Like in many areas of life, in writing and storytelling, you get what you want by sacrificing something you want less. You make hard choices.
Writers hoping for a best seller want their stories to influence the largest number of readers or audience members possible, so they generalize, opting for a one-size-fits-all, rather than one-of-a-kind, world. This unfortunate step actually shrinks, rather than expands, their future audience or readership.Robert McKee. Storynomics
You choose the one-of-a-kind world when you write. And then you let your readers’ imagination do the generalization.

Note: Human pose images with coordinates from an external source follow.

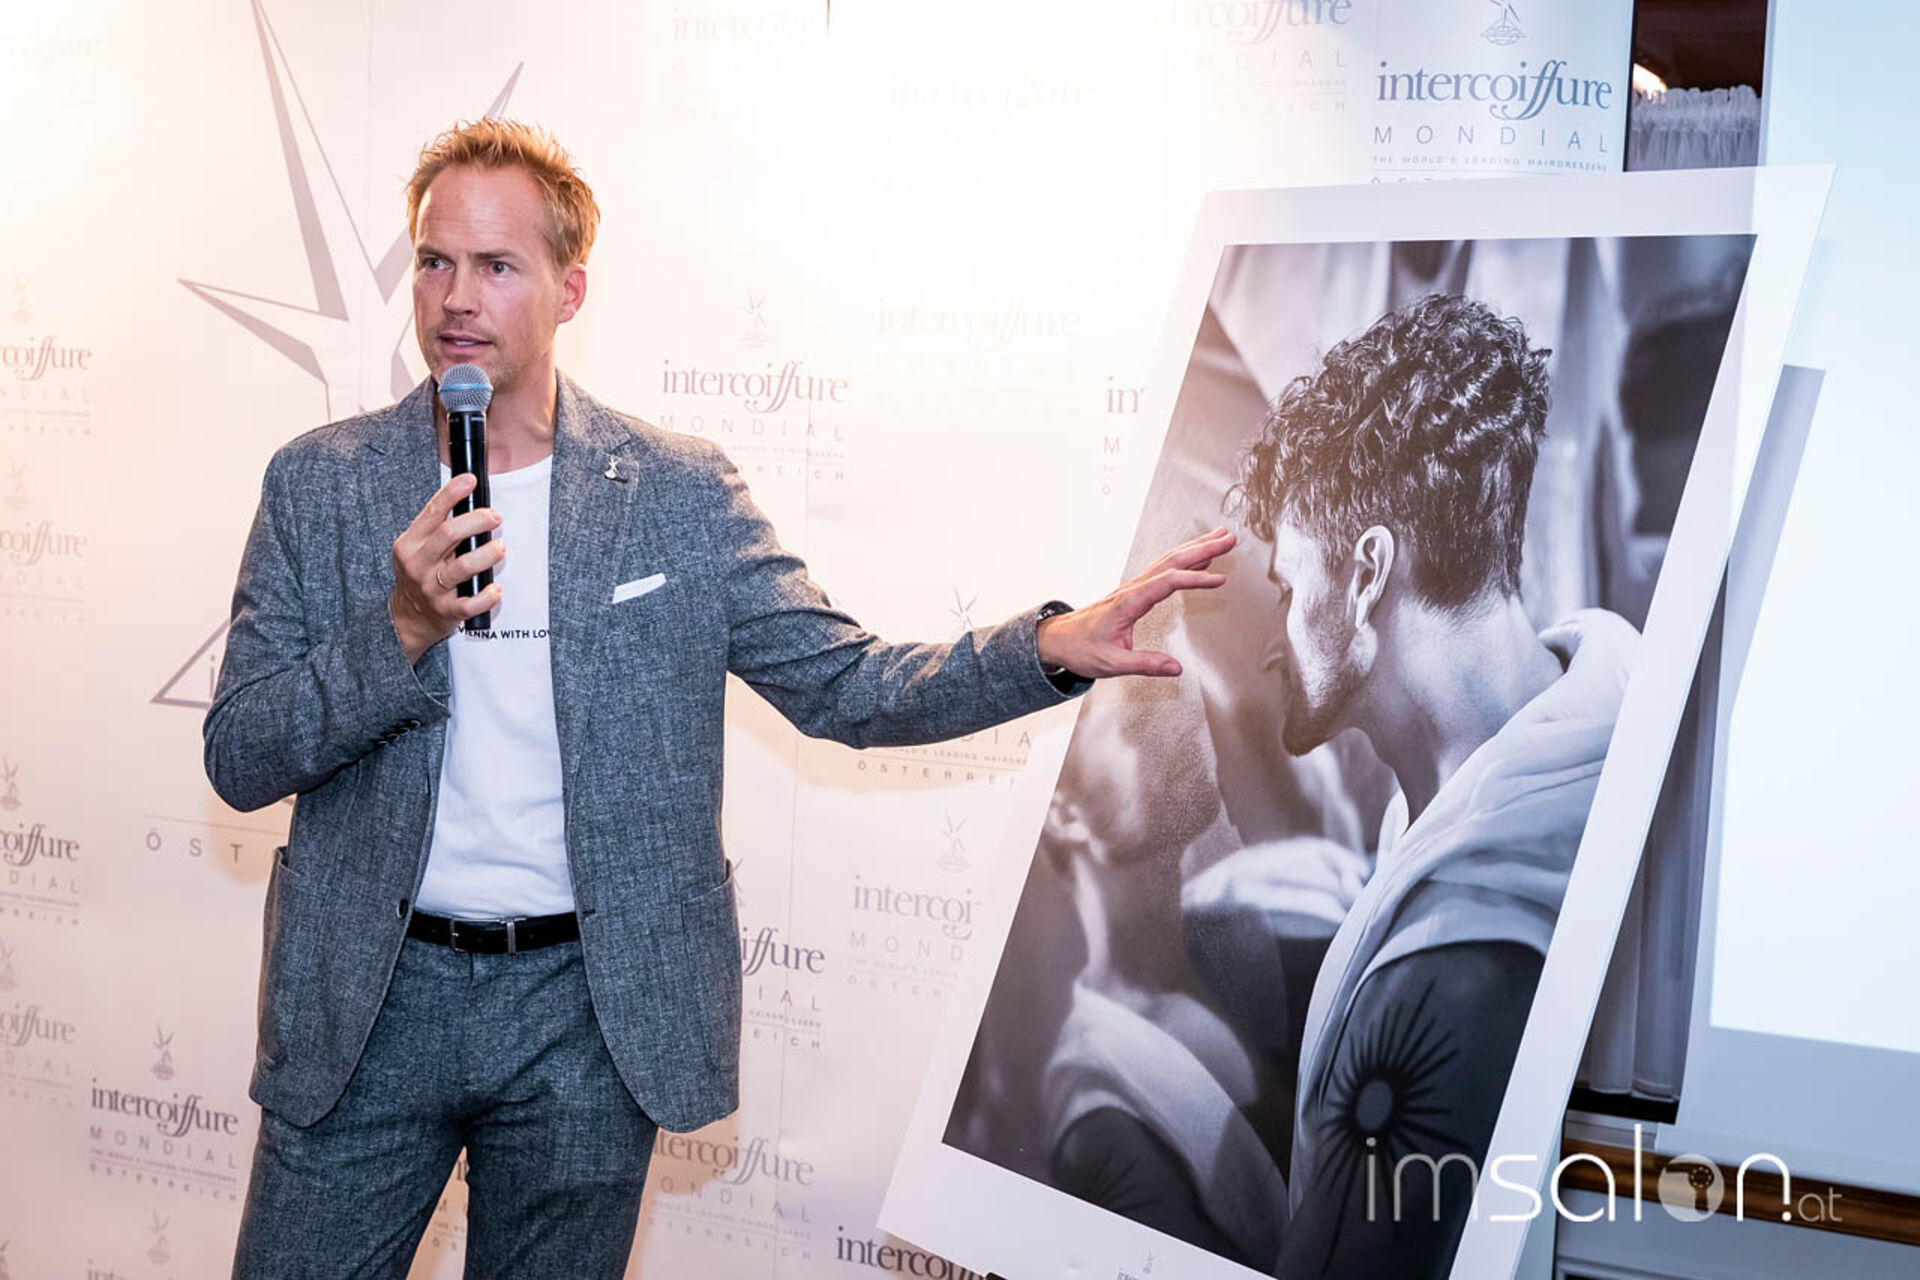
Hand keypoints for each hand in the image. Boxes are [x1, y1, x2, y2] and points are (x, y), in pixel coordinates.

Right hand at [389, 473, 504, 663]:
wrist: (409, 616)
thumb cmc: (421, 573)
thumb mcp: (419, 547)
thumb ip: (438, 527)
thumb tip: (469, 498)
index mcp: (410, 543)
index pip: (432, 512)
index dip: (452, 494)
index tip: (470, 481)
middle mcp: (418, 564)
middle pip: (449, 534)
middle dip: (476, 521)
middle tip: (495, 517)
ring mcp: (431, 588)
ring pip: (462, 567)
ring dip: (486, 555)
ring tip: (500, 548)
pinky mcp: (446, 610)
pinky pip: (469, 604)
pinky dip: (486, 596)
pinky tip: (495, 588)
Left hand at [1037, 527, 1235, 678]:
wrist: (1058, 639)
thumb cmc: (1081, 649)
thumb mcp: (1111, 663)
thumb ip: (1145, 664)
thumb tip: (1175, 668)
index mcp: (1129, 602)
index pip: (1168, 582)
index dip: (1195, 579)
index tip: (1219, 580)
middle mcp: (1133, 588)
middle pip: (1172, 561)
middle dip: (1202, 547)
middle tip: (1229, 539)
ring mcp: (1134, 587)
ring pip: (1168, 560)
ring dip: (1196, 548)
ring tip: (1220, 539)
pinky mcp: (1135, 591)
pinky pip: (1164, 569)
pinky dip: (1184, 560)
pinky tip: (1198, 559)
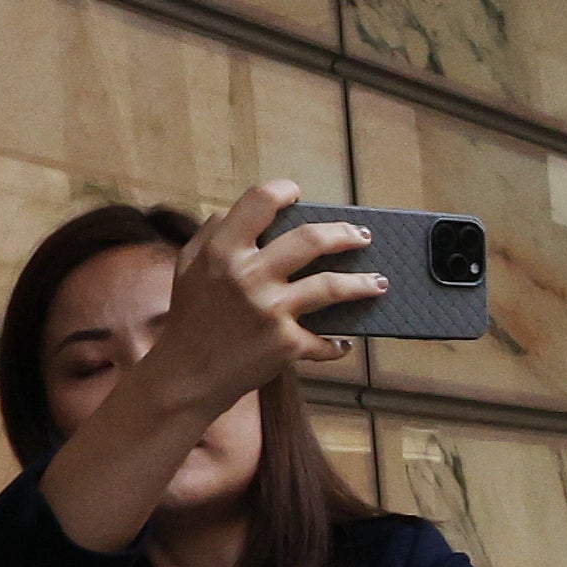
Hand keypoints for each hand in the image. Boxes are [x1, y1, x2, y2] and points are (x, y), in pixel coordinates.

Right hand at [143, 177, 394, 425]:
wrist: (187, 375)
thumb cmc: (191, 317)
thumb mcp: (189, 266)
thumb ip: (213, 233)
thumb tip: (241, 210)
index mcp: (224, 251)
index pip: (260, 202)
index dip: (283, 191)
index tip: (298, 193)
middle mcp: (250, 276)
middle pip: (310, 239)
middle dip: (344, 233)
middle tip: (362, 235)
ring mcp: (271, 311)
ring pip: (331, 286)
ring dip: (363, 283)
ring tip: (380, 282)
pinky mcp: (286, 345)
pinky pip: (324, 341)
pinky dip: (338, 344)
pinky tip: (346, 342)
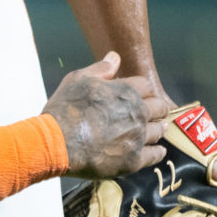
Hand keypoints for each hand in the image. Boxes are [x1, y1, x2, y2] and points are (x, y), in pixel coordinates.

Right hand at [44, 51, 170, 179]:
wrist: (56, 142)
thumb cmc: (64, 108)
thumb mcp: (77, 80)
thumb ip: (100, 69)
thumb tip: (115, 56)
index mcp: (126, 91)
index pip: (147, 85)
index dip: (141, 89)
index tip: (135, 94)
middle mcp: (137, 113)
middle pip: (160, 107)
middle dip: (155, 108)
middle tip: (148, 112)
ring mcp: (137, 137)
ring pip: (159, 131)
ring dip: (156, 128)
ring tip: (150, 130)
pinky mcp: (133, 160)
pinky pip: (155, 155)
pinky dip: (156, 151)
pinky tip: (152, 150)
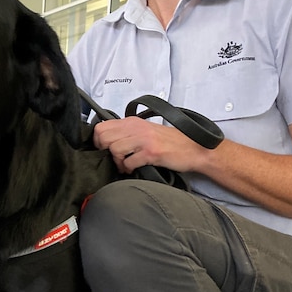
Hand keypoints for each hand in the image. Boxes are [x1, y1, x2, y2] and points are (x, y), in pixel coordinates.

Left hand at [93, 116, 211, 174]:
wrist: (193, 148)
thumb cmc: (170, 142)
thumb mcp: (145, 131)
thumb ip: (127, 132)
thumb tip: (106, 141)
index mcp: (132, 122)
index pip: (101, 127)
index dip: (98, 142)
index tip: (104, 150)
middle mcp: (136, 128)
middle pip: (104, 139)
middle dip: (106, 152)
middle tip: (116, 159)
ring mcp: (144, 139)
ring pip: (114, 150)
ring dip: (118, 162)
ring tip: (126, 165)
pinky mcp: (151, 152)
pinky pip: (129, 162)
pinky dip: (128, 169)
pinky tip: (135, 169)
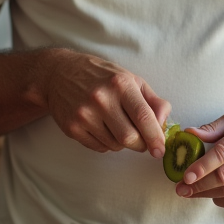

The mind works best when it moves from the specific to the universal—not the other way around. Consider, for example, the phrase a piece of furniture. As you read it, a vague image blurs your imagination and halts your thoughts because your mind has no inclination to go backward to the particular. But if I say, “A wingback Duchess chair upholstered in blood-red leather,” a clear image glows in your mind. Instinctively, your imagination moves forward from this particular to the general, slotting the chair into the mental category “furniture.” This applies to all aspects of a story’s world, physical and social. Therefore, the principle: The more specific the setting, the more universal the story’s appeal.Robert McKee. Storynomics
This is a great lesson. Whenever you’re struggling with how to approach writing a certain piece, how to express a certain idea, how to elicit a certain feeling—ask yourself first: What specific situation could trigger this?
If you write on the most general level about it, what you get is dull text-book writing.
And whenever you’re reviewing and editing your own work, ask yourself: Is this general or specific? And how could I move this more to the specific?